到了八點,外面鐘鳴陣陣,最後一個環節的庭院裡已經坐滿了人,隨著鐘聲停歇,一個身影出現在神橋以東,一襲藍色古衣,身材修長勁瘦,手裡提著一柄竹劍,一步一步,目不斜視的走上了神橋。

木橋的地板搭的不算寬,上了神橋,牧深看了一眼橋下,終於承認,從下面看和從上面看根本是兩個不同的概念,下面看著不高,當走上橋面,兩邊沒有了護欄,風一吹,哪怕這橋不窄,也有了種風中飄搖的感覺。
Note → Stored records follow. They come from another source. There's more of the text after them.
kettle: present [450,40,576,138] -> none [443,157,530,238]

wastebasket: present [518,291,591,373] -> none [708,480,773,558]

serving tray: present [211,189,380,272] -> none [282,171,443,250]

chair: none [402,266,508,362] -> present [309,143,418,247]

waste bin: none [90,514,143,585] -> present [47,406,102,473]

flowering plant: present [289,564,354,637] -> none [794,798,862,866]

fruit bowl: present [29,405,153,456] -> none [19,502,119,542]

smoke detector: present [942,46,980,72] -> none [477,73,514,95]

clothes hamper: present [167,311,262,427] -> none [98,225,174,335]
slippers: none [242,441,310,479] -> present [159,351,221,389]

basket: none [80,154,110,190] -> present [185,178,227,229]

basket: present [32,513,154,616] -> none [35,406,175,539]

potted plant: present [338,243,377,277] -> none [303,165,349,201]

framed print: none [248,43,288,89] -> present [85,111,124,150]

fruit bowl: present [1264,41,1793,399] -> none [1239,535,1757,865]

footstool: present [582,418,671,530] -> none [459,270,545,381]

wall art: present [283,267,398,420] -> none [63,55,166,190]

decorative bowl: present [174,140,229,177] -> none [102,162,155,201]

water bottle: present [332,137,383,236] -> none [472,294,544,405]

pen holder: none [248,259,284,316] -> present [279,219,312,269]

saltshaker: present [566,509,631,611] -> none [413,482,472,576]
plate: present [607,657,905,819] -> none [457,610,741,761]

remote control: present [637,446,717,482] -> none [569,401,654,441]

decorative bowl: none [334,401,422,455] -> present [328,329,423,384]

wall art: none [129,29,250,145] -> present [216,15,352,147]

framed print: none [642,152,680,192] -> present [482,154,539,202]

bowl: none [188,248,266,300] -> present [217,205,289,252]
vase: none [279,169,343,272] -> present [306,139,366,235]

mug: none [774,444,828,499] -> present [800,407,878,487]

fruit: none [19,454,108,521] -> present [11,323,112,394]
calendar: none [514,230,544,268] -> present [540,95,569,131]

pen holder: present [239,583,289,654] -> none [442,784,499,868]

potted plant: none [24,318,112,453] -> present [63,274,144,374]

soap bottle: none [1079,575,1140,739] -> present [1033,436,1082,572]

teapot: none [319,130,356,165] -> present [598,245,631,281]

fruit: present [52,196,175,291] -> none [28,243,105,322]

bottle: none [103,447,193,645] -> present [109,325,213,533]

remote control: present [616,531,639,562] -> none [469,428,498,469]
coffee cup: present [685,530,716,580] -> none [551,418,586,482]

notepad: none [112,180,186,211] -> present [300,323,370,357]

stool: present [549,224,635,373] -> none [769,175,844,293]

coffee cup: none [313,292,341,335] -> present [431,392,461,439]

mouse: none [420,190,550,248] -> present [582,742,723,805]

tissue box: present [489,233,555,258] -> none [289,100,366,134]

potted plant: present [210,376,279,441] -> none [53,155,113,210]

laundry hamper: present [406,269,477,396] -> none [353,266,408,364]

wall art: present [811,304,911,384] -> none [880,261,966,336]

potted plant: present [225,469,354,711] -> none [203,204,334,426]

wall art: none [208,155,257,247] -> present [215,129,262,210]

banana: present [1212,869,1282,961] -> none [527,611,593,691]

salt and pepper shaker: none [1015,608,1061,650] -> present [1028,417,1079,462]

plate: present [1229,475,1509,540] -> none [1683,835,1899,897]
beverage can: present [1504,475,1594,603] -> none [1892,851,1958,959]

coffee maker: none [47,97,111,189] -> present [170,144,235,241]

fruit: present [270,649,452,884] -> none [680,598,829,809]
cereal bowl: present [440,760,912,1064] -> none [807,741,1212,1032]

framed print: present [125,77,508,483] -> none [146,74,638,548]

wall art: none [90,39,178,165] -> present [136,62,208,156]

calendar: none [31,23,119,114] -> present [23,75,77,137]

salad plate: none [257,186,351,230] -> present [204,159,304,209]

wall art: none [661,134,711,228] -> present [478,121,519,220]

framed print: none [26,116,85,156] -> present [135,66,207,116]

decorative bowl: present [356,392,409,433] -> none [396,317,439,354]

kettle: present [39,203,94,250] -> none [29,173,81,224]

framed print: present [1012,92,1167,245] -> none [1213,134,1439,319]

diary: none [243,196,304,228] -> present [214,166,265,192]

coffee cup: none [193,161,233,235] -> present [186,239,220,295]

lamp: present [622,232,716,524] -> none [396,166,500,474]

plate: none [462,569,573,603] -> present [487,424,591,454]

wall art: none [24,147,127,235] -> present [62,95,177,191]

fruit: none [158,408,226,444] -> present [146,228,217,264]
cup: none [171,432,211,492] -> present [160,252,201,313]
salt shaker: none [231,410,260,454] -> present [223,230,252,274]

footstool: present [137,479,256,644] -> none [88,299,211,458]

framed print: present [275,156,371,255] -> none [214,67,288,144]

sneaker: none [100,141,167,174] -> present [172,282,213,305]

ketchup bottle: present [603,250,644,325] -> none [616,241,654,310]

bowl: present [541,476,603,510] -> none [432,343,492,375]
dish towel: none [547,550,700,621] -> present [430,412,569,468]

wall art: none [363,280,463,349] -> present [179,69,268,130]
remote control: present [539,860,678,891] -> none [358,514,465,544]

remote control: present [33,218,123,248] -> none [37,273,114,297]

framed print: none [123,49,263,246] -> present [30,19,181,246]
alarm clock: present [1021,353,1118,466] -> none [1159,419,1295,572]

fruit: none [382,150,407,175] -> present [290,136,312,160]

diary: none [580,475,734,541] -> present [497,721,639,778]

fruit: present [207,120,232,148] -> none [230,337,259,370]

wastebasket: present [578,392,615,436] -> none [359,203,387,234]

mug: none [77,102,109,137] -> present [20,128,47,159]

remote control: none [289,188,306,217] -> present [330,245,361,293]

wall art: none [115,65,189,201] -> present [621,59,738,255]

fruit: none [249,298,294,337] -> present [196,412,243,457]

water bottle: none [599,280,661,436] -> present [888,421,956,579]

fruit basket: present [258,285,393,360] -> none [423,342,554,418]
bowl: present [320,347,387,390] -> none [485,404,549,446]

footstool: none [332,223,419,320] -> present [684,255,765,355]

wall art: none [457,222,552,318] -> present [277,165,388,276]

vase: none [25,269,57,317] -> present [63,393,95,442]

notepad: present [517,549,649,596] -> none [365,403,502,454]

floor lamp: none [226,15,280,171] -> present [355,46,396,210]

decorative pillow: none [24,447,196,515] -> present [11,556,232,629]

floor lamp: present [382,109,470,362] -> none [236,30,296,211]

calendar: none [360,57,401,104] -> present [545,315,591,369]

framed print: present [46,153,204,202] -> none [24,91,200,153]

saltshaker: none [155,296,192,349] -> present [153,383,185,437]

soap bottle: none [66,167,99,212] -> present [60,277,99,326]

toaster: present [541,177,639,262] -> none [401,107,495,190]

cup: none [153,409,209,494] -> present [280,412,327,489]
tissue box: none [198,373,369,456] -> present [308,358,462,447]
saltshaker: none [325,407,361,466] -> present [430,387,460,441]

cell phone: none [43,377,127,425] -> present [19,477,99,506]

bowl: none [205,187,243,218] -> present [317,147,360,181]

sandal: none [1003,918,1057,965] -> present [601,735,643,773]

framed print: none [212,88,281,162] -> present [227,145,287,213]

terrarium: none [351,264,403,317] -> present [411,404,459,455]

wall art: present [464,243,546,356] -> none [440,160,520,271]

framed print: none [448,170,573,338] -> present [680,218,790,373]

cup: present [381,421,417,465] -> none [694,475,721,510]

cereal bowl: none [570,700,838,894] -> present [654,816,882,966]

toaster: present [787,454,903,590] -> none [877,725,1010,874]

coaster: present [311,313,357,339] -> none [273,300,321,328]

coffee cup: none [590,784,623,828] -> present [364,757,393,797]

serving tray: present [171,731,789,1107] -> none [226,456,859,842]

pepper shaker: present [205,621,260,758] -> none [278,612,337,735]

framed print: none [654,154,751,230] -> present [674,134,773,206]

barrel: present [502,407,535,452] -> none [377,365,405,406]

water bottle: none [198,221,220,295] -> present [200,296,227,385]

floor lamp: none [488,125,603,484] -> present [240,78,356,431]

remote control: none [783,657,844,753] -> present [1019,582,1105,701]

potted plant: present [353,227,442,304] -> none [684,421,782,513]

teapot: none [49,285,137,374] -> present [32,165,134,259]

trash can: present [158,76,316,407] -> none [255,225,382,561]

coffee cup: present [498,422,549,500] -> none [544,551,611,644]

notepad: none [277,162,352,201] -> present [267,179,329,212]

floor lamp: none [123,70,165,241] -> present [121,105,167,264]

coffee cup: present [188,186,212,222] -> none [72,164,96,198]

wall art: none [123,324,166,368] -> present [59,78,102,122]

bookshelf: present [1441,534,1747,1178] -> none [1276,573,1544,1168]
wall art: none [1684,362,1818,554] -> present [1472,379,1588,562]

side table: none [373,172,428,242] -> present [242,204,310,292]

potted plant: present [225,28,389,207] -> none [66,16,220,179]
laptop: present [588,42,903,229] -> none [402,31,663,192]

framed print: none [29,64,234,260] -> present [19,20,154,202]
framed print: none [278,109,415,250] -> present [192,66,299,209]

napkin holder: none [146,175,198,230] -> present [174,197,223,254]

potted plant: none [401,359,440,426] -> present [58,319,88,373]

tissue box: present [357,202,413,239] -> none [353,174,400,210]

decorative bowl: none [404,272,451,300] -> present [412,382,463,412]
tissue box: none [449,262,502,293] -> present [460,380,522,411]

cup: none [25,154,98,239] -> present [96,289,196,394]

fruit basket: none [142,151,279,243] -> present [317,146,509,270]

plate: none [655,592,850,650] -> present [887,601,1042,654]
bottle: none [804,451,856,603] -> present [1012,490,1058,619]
他神色不變,默默地把長長的衣擺提了提,穩穩的順著神橋向前走去。

底下的人都屏住了呼吸,直到看著牧深踏上圓台,才鬆了口氣。

特別是牧家的老一輩們,祭神環節可千萬不能出錯,表演前不知道對牧深千叮嚀萬囑咐了多少遍,要不是牧若延這個讓人放心的正孫不在,也輪不到他這個私生子上台。

來參觀的「外人」們心態就不同了,這樣大型的祭祀,放在哪個版面都會是最惹眼的存在,而且能參觀一次大家族的祭祀禮也是一種不得了的談資了,誰知道牧家以後還不會辦這麼隆重的活動。

正南出版社的攝影師看了看手機上秋冷一個小時前發來的「不用擔心我」的信息,在人群里看了幾圈都沒看到秋冷來觀禮,有點替她可惜。

他調整了攝像頭,仰頭專心看高台上的表演了。

圍著「神明」的「妖魔鬼怪」沖了上來企圖攔住不速之客,藍衣少年劍尖斜指,孤身一人卻有恢弘氣勢。

他腳步輕巧又很穩當,身手敏捷輕快,迎著鬼怪而上,雙方斗在了一起。

台下響起鼓掌和叫好的聲音。

打的差不多了,牧深和「妖魔鬼怪」們互相交換了個眼神,眉間輕輕一挑,以一個漂亮的動作收回了手中的劍,扮演妖魔鬼怪的人配合地齊齊往後一倒,誅妖結束,橋下響起此起彼伏的歡呼聲。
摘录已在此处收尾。